Однажды, чтобы как-то помочь отцу, которого душили оставшиеся хоть и мелкие, но неоплатные долги, она вспомнила о своей школьной подруге и позвонила ей.

– У моего отца крупные неприятности, – пожаловалась она Ипполите после обмена приветствиями и нескольких общих воспоминаний.

У той как раз были свои неприятности, и они быстро нашли способ друг другу помочь. Серена выдаст за своего ребенка подруги, а Ипполита поможет старому ювелиру хоть как-то удержаться на плаву.

Муж Серены оказался парнем практичным и не нашел ничего плохого в такой взаимовыгодной сделке. Тем более что сумма, обещанная таинственной роженицей, была достаточно велика.

Вот так и получилось, что в первые дни октября 1948 года Серена уехала в Швейцарию с Ипполитой. Официально же подруги отправились в путешествие по Европе, что пришлось по нраву супругам Кривелли, которые посчитали инициативу дочери признаком зрелости и готовности остепениться. Никогда еще она не была так спокойна и рассудительна – наконец-то они могли хоть вздохнуть спокойно.
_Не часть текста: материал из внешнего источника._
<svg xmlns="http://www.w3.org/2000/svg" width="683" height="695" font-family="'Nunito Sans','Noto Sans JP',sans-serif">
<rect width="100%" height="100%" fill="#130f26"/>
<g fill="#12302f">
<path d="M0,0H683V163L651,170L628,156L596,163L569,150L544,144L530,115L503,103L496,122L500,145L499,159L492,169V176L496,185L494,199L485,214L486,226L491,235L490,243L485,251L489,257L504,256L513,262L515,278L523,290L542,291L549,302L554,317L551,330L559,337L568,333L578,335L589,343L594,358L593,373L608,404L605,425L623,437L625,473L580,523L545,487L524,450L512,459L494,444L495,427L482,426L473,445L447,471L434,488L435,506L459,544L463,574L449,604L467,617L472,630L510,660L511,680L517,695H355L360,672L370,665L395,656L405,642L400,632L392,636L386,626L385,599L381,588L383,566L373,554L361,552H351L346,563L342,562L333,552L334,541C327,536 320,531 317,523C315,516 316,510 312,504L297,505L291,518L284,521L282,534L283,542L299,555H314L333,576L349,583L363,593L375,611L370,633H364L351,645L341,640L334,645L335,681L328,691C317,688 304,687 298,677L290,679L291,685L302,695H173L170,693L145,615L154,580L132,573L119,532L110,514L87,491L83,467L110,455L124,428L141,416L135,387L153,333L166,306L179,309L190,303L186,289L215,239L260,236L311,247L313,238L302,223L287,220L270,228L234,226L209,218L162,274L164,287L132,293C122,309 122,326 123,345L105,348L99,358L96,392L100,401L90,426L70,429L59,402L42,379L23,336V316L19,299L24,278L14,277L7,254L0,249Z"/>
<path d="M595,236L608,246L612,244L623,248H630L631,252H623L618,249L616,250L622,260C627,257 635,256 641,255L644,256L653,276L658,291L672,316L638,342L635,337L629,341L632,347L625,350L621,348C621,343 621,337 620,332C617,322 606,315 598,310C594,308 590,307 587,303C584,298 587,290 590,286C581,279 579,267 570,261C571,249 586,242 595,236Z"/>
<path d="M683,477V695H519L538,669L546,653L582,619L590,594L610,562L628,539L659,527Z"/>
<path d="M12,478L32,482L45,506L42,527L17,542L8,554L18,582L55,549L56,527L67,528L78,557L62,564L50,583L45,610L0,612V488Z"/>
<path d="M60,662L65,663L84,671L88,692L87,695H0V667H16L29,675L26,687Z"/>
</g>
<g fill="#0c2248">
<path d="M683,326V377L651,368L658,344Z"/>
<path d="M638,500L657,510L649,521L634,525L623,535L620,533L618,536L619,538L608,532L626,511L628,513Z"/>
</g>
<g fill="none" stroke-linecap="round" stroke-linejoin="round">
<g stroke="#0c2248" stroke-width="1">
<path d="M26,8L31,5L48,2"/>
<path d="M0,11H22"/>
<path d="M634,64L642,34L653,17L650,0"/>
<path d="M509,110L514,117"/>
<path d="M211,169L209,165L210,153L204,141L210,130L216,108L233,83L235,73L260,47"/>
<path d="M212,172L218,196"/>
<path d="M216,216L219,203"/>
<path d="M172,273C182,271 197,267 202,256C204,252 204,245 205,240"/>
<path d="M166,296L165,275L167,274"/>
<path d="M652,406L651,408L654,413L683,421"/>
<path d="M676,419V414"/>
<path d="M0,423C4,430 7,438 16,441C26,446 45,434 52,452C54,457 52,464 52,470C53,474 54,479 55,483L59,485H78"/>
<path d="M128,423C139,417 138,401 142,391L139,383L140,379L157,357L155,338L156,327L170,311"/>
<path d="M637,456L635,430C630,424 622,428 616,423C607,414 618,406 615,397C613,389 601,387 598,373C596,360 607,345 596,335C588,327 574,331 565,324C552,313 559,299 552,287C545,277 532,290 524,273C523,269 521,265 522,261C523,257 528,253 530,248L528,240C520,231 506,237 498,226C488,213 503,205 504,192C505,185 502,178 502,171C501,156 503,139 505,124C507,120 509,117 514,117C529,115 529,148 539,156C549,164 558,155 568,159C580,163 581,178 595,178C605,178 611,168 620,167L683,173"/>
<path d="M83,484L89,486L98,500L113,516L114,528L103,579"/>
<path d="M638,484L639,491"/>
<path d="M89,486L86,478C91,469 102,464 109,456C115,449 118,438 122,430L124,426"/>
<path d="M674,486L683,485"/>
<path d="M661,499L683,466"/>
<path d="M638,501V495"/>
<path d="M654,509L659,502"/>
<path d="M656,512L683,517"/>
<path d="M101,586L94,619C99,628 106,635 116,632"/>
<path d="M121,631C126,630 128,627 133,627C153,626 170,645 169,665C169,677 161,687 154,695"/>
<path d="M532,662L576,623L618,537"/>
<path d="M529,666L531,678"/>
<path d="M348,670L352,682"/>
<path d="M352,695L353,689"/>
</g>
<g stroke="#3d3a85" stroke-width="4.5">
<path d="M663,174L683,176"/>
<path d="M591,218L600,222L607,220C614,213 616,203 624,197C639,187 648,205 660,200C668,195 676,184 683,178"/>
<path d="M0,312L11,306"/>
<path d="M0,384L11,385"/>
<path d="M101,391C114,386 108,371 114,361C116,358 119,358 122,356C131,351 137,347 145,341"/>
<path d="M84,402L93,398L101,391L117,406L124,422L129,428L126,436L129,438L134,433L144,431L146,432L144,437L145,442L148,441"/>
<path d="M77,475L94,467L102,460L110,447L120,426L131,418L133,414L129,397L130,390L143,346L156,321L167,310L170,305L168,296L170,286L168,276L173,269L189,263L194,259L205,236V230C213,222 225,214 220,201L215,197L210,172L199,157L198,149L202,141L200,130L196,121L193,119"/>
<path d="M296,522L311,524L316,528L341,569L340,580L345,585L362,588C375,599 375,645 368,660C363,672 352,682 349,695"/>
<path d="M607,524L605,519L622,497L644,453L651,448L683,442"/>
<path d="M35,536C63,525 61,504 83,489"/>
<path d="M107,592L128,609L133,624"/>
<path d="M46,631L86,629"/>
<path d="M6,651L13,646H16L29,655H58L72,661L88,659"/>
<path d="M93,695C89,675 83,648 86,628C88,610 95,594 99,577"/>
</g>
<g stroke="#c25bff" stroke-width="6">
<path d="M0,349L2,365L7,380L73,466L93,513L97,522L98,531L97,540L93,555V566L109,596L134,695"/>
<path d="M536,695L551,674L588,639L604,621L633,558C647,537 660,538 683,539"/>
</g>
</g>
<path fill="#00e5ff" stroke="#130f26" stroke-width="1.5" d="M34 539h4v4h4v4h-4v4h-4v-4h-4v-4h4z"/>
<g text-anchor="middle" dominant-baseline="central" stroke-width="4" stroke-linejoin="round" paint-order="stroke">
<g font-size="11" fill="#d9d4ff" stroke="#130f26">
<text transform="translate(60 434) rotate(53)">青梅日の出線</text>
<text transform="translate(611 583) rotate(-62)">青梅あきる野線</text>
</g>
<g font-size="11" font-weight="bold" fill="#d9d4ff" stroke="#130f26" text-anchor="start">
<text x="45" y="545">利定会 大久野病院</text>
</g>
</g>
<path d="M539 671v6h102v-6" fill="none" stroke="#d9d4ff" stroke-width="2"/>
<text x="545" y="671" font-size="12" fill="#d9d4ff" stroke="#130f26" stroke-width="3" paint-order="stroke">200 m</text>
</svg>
До тех пор, пока ее состояние это позволяло, Ипполита и в самом деле путешествовала вместе с подругой. Но с приближением родов обе женщины поселились здесь, в окрестностях одного из швейцарских городишек, в месте очень тихом и укромном, но не настолько, чтобы оказаться без акушерской помощи, которая со дня на день могла понадобиться одной из них.

За долгие месяцы совместной жизни они снова сблизились и подружились и жили в своего рода симбиозе, так что Серена уже заранее считала будущего ребенка Ипполиты настолько своим, точно она сама готовилась стать матерью.

В клинике, куда Ипполита периодически наведывалась для осмотра, она была записана как Серена Маджи, по мужу Вассалли. Для всех, в том числе и для хозяйки дома, местной крестьянки, а также для девушки, которая стирала и готовила на них, Ипполита была Сереной, а Серена – Ипполитой.